Baustellengeschichten – Teil 2, 29.04.2021

In der St.-Jürgen Kirche sind alle alten Wände freigelegt. Der Bauhistoriker hat dabei viel Interessantes entdeckt. Mich hat am meisten fasziniert, dass historische Schichten zu erkennen sind, die weit in die Vergangenheit zurückreichen. Sogar bis vor die Letzte Fehde 1599. Das war mir als Gründungsjahr unserer Kirche geläufig, wurde sie doch auf den Grundmauern der Vorgängerkirche errichtet. Dass diese Grundmauern, zu großen Teilen aus Feldsteinen bestanden wussten wir. Dass diese noch erkennbaren Mauern mir zum Teil bis über den Kopf reichten, habe ich erst jetzt begriffen. Auf dem Bild kann man mindestens drei verschiedene historische Bauschichten erkennen: die alten etwas geflickten Feldsteingrundmauern, alte Klosterformatmauersteine – ebenfalls wohl aus der Vorgängerkirche (so um 1460 entstanden), zu erkennen an der Größe und den geritzten und ausgemalten Fugen, und dazu geflicktes neuzeitliche Backsteinmauerwerk mit Steinen, wie wir sie heute auch noch verbauen.

Diese zusammengeflickte Wand scheint mir ein gutes Bild für unsere Kirche insgesamt zu sein. Jede Generation hat ihre Kirche gepflegt und weiter gebaut, es spiegelt sich die gesellschaftliche Entwicklung in dem Kirchbau. Dazu kommt mir ein biblisches Bild in den Sinn, für das diese Aufnahme eine wunderbare Illustration sein möge: Und ihr als lebendige Steine erbaut euch zum geistlichen Hause, dass ihr Gott wohlgefällig seid (1. Petrus 2,5)
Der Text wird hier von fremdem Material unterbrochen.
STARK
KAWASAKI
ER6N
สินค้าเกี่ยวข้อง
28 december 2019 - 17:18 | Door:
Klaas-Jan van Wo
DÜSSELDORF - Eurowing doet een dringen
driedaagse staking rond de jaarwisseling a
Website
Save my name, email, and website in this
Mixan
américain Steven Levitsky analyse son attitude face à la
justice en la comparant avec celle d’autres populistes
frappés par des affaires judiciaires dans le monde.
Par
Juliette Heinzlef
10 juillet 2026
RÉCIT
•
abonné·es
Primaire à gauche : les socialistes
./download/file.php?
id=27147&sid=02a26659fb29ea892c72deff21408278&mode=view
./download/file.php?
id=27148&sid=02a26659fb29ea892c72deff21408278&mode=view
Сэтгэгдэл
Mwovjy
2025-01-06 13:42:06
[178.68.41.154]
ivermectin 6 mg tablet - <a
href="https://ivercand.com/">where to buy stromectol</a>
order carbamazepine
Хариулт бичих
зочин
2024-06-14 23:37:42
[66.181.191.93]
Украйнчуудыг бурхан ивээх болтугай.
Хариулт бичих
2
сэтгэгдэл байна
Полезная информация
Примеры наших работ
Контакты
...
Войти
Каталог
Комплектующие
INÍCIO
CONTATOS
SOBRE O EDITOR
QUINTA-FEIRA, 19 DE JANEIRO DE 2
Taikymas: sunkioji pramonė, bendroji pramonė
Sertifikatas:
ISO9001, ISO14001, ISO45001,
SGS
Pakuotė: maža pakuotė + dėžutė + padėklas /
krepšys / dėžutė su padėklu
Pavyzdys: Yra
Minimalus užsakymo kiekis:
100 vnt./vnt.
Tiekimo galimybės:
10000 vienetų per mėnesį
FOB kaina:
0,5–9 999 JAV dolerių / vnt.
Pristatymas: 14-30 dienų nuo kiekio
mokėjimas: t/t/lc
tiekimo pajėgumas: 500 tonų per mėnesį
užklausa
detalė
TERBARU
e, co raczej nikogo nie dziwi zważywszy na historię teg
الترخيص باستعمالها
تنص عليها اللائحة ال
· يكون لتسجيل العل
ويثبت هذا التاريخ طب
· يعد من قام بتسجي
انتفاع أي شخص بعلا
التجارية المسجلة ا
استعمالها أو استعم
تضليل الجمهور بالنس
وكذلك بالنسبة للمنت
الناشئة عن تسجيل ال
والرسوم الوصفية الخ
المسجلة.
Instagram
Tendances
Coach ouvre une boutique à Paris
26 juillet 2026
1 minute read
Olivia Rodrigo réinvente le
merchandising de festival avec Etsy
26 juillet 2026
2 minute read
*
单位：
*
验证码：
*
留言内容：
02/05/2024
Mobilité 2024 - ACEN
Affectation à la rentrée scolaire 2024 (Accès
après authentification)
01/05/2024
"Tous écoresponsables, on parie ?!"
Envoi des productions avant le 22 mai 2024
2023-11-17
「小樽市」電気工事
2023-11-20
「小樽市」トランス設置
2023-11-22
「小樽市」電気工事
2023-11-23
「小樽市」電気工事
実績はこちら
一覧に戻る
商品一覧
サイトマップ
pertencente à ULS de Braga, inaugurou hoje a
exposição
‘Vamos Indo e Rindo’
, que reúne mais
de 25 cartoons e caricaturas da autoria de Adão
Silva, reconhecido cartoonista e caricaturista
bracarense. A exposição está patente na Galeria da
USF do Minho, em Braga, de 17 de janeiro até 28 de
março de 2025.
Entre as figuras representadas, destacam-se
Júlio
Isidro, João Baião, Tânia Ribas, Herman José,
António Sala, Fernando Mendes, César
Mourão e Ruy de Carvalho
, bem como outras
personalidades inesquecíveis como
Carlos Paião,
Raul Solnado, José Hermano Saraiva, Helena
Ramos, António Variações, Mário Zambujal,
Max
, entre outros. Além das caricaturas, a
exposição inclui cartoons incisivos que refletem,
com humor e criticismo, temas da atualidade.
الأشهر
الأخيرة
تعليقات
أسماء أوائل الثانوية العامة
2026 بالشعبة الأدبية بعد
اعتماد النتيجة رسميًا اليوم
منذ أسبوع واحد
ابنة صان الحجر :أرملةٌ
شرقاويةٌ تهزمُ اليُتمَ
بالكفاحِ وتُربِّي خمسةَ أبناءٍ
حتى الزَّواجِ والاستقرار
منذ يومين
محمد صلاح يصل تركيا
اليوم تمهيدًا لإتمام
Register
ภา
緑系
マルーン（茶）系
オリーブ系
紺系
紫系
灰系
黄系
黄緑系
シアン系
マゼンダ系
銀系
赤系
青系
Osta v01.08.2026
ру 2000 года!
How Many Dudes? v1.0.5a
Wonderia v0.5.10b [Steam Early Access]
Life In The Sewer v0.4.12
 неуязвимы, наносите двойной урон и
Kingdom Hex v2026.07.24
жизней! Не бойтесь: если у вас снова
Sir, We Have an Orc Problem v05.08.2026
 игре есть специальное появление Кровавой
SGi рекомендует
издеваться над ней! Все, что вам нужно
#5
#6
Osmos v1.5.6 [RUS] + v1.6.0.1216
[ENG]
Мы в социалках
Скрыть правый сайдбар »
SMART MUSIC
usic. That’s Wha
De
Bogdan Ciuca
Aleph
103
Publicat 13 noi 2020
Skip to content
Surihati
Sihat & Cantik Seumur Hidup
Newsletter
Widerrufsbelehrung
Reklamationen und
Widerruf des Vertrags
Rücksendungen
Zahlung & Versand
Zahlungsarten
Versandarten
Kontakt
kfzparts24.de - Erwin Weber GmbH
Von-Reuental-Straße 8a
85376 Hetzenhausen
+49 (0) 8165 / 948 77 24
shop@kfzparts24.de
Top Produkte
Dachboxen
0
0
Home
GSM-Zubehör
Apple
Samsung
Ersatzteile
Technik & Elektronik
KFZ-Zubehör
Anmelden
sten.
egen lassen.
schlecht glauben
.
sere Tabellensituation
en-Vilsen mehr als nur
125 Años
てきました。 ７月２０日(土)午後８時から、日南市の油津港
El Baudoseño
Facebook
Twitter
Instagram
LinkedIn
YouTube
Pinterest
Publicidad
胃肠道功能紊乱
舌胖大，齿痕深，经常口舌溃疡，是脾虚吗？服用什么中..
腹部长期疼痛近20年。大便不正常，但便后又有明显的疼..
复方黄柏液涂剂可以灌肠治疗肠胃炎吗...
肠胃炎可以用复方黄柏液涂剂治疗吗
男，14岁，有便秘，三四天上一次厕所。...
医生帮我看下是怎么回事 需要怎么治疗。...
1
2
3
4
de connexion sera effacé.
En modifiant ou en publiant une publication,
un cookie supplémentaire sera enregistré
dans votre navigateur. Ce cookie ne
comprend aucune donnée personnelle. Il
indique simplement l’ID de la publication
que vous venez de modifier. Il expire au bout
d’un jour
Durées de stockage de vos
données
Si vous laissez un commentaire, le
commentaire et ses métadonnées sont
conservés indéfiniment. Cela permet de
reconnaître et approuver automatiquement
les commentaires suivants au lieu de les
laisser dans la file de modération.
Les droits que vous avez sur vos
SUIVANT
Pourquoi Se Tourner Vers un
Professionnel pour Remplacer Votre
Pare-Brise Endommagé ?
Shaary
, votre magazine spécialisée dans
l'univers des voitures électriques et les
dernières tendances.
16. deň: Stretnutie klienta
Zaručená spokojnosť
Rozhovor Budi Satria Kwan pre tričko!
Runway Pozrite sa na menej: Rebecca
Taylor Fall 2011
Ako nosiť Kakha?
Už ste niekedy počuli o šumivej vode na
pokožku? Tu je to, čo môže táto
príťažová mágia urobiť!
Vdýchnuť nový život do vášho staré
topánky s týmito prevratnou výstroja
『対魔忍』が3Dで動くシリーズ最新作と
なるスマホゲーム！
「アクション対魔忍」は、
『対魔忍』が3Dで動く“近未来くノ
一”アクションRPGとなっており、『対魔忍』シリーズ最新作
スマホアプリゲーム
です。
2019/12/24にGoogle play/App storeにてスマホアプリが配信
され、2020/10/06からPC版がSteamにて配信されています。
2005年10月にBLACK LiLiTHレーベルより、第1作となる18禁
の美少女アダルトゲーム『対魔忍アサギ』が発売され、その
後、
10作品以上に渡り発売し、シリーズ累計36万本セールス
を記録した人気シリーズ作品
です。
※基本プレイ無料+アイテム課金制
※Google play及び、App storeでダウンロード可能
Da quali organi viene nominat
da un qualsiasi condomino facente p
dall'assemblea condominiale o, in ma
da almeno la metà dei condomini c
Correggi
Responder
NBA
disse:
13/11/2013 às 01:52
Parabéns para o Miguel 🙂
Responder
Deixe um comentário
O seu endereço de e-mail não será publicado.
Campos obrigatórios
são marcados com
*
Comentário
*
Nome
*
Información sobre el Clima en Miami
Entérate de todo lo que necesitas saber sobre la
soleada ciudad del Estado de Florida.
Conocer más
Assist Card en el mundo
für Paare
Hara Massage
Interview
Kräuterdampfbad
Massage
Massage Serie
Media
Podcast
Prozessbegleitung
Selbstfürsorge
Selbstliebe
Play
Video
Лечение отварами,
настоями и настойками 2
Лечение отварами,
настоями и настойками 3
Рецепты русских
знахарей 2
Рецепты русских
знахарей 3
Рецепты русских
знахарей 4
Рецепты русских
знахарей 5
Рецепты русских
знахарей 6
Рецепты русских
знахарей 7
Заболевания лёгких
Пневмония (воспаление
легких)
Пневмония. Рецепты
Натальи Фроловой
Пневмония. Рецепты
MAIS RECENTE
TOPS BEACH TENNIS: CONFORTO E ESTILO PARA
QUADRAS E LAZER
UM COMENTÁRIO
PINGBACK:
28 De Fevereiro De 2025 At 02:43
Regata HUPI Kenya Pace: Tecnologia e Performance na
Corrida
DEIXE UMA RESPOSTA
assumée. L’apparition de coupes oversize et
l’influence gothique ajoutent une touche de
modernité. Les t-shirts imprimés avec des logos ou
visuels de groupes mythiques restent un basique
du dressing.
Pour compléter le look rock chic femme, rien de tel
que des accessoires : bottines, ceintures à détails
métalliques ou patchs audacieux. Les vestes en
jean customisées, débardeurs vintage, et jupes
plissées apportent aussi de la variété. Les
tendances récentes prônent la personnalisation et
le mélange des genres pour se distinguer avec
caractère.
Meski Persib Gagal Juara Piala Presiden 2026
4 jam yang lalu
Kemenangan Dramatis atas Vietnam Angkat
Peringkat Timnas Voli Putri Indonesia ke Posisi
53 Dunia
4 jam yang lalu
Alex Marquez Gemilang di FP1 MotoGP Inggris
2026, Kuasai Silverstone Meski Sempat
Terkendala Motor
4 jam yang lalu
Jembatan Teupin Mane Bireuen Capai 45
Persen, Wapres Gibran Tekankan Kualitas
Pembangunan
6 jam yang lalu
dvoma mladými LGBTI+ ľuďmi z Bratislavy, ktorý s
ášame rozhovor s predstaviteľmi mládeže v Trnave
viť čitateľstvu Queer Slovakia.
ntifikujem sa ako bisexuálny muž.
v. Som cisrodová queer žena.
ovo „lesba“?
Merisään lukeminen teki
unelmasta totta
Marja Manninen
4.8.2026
Wir sind in unserer Kirchengemeinde mindestens so vielfältige lebendige Steine, wie sie sich in diesem Mauerabschnitt zeigen. Ich wünsche mir, dass diese Vielfalt wie ein lebendiges Haus ist: einladend und bergend, dass jede und jeder Schutz und Geborgenheit, Trost und Zuflucht, Platz für Nähe, Begegnung und Austausch findet – auch in der hoffentlich bald wieder geöffneten Kirche am Markt – wie eben auch bei den Menschen, die eigentlich zuallererst Kirche sind!